- Paradigms: functional, imperative
- Designed by: Original: Peter Landin, James H. Morris, Jr. Redesign: Martin Richards, Thomas J. Barkalow, Arthur Evans, Jr., Robert M. Graham, James Morris, John Wozencraft
- Developer: Massachusetts Institute of Technology
- First appeared: 1967; 58 years ago
- Final release: RPAL 0.2.0-rc1 / 4 October 2006; 18 years ago
- Typing discipline: dynamic
- Scope: lexical
- Implementation language: Original: Lisp Redesign: BCPL
- Platform: IBM 7090, 7094; System/360
- OS: Compatible Time-Sharing System, BOS/360, TOS/360, DOS/360, OS/360
- Website: rpal.sourceforge.net

Dialects
- Right-reference Pedagogic Algorithmic Language (RPAL)

Influenced by
- ISWIM

= PAL (programming language) =

PAL, the Pedagogic Algorithmic Language, is a programming language developed at the Massachusetts Institute of Technology in around 1967 to help teach programming language semantics and design. It is a "direct descendant" of ISWIM and owes much of its philosophy to Christopher Strachey.

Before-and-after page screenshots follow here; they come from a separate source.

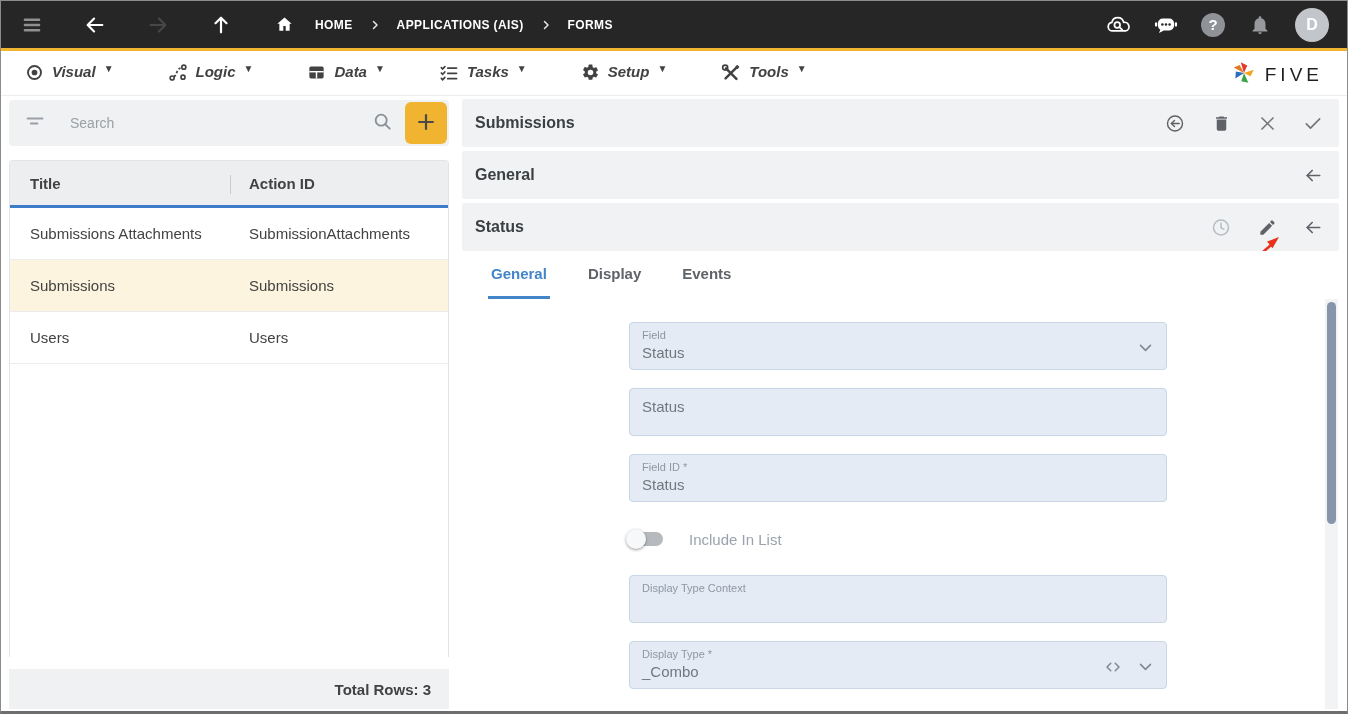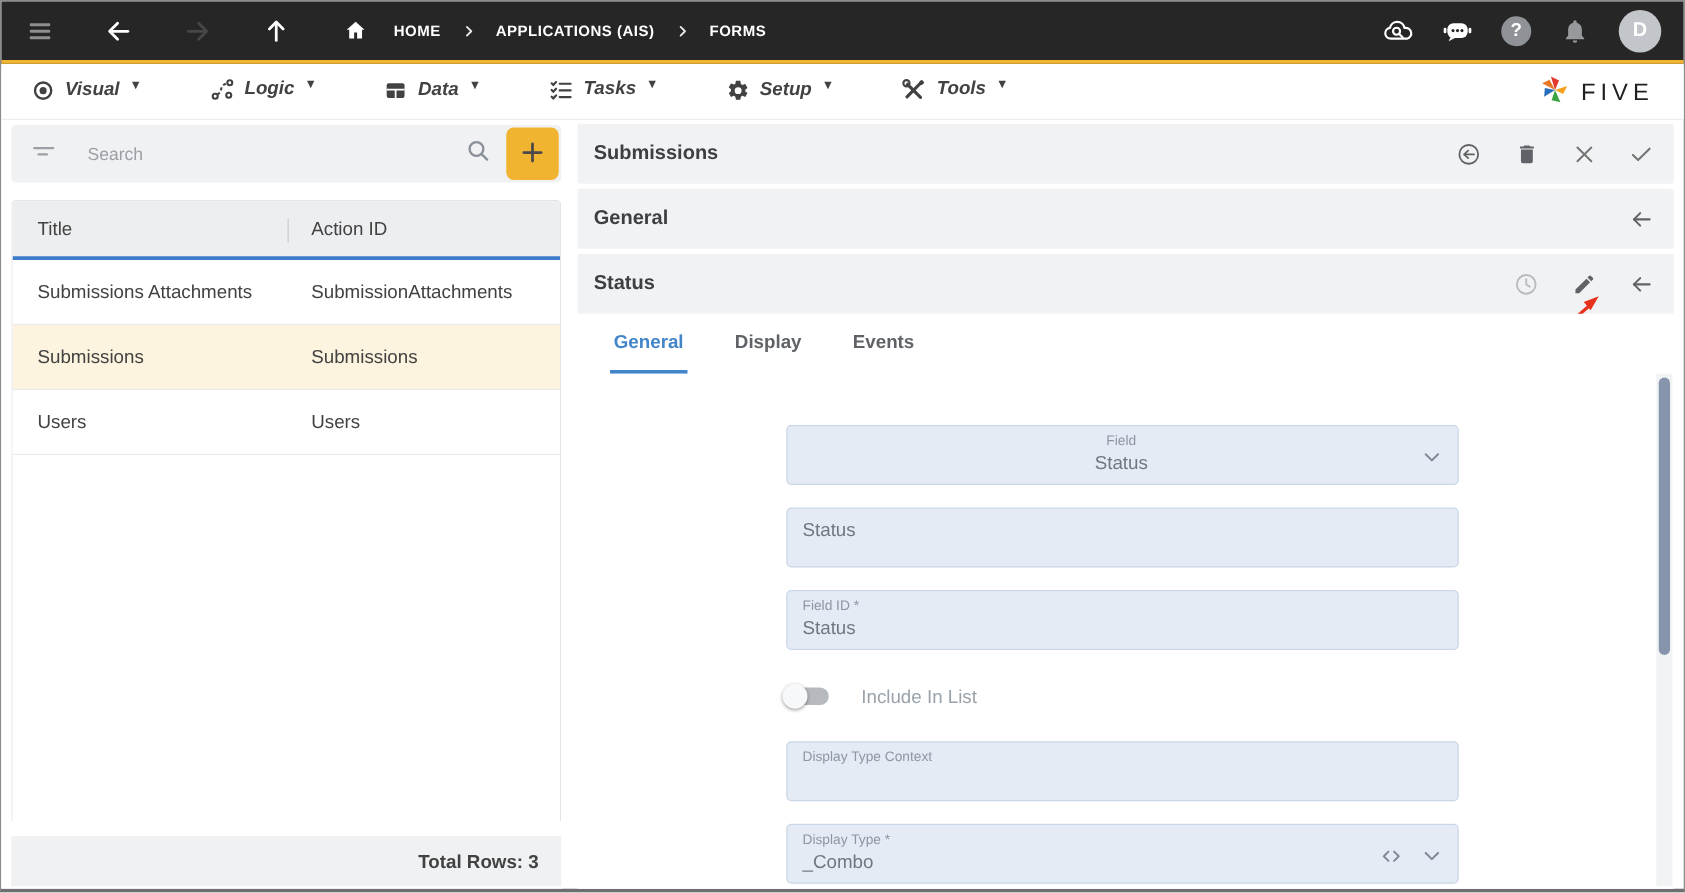--- a/index.html
+++ b/index.html
@@ -52,7 +52,7 @@
   .table-wrap { position:absolute; top:64px; left:8px; width:440px; bottom:54px;
                 border:1px solid #e2e4e7; border-bottom:none; border-radius:4px 4px 0 0; background:#fff; overflow:hidden; }
   .thead { position:relative; height:47px; background:#EDEEF0; border-bottom:3px solid #3D7CC9;
-           display:flex; align-items:center; font-size:15px; font-weight:normal; color:#424242; }
+           display:flex; align-items:center; font-size:15px; font-weight:bold; color:#424242; }
   .thead .c1 { width:219px; padding-left:20px; }
   .thead .c2 { flex:1; padding-left:20px; }
   .thead .col-divider { position:absolute; left:220px; top:14px; height:19px; width:1px; background:#c9cbcf; }

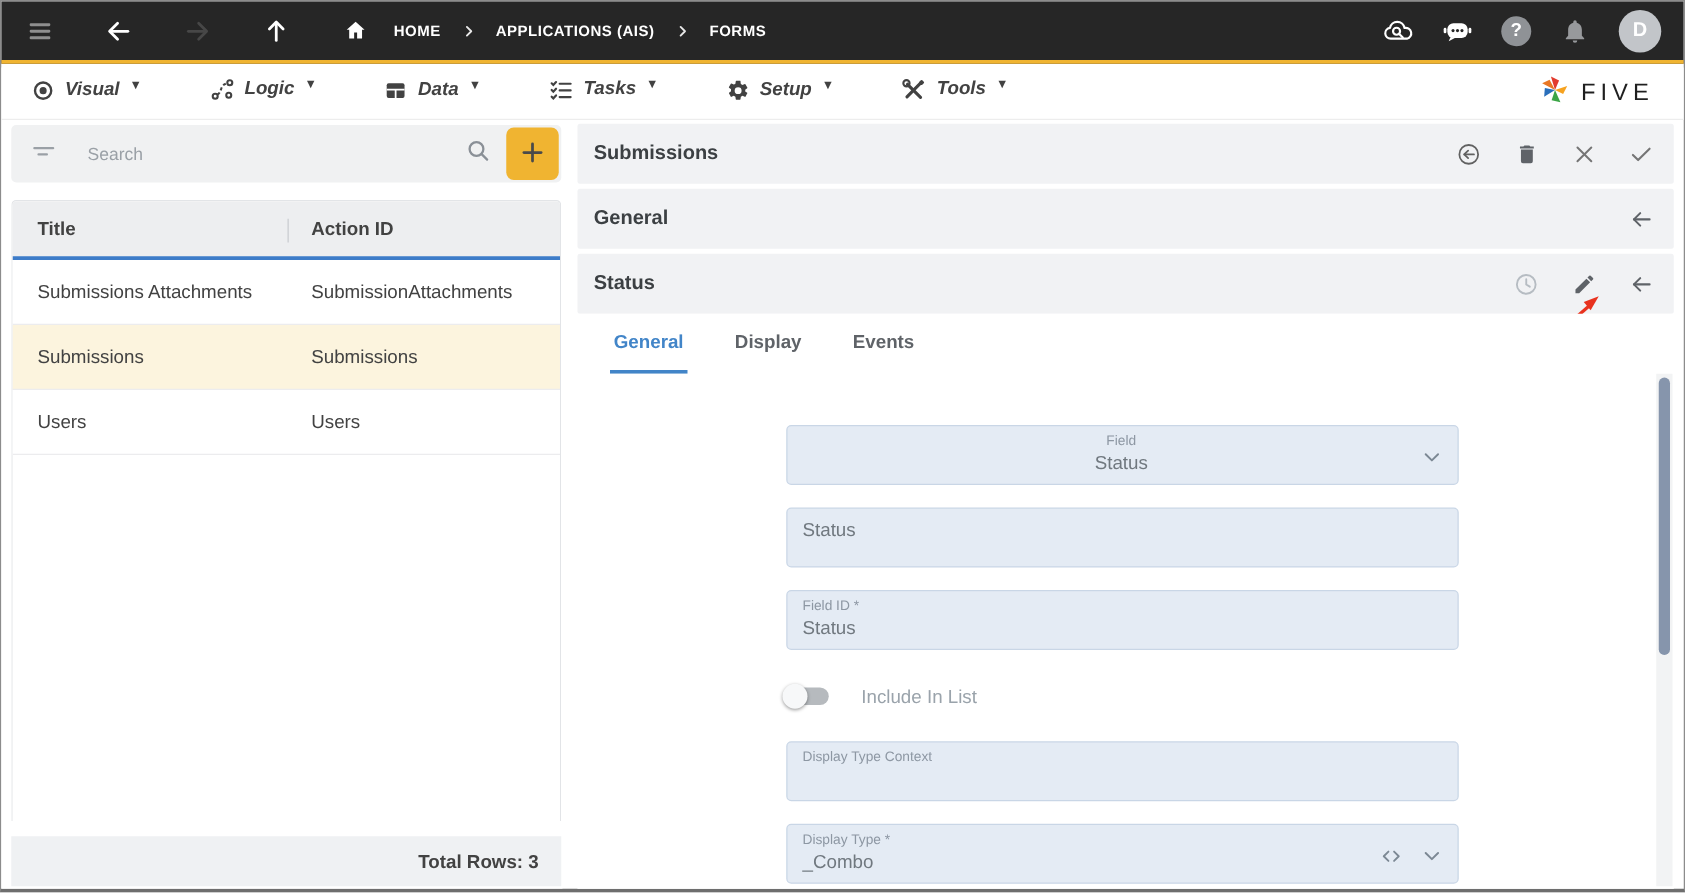--- a/index.html
+++ b/index.html
@@ -89,7 +89,7 @@
   .fld .fvalue { font-size:15px; color:#70787f; margin-top:3px; }
   .fld .chev { position:absolute; right:12px; top:16px; cursor:pointer; }
   .fld .codeic { position:absolute; right:44px; top:16px; cursor:pointer; }
-  .fld-field { margin-top:41px;text-align:center; }
+  .fld-field { margin-top:23px; }
   .fld + .fld { margin-top:18px; }
 
   .toggle-row { margin:21px 0 20px 167px; display:flex; align-items:center; height:32px; }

The initial implementation of PAL, in Lisp, was written by Peter Landin and James H. Morris, Jr. and ran on the Compatible Time-Sharing System (CTSS). It was later redesigned by Martin Richards, Thomas J. Barkalow, Arthur Evans, Jr., Robert M. Graham, James Morris, and John Wozencraft. It was implemented by Richards and Barkalow in BCPL as an intermediate-code interpreter and ran on the IBM System/360; this was called PAL/360.

==RPAL==
The Right-reference Pedagogic Algorithmic Language (RPAL), is a functional programming subset of PAL with an implementation on SourceForge. It is used at the University of Florida to teach the construction of programming languages and functional programming. Programs are strictly functional, with no sequence or assignment operations.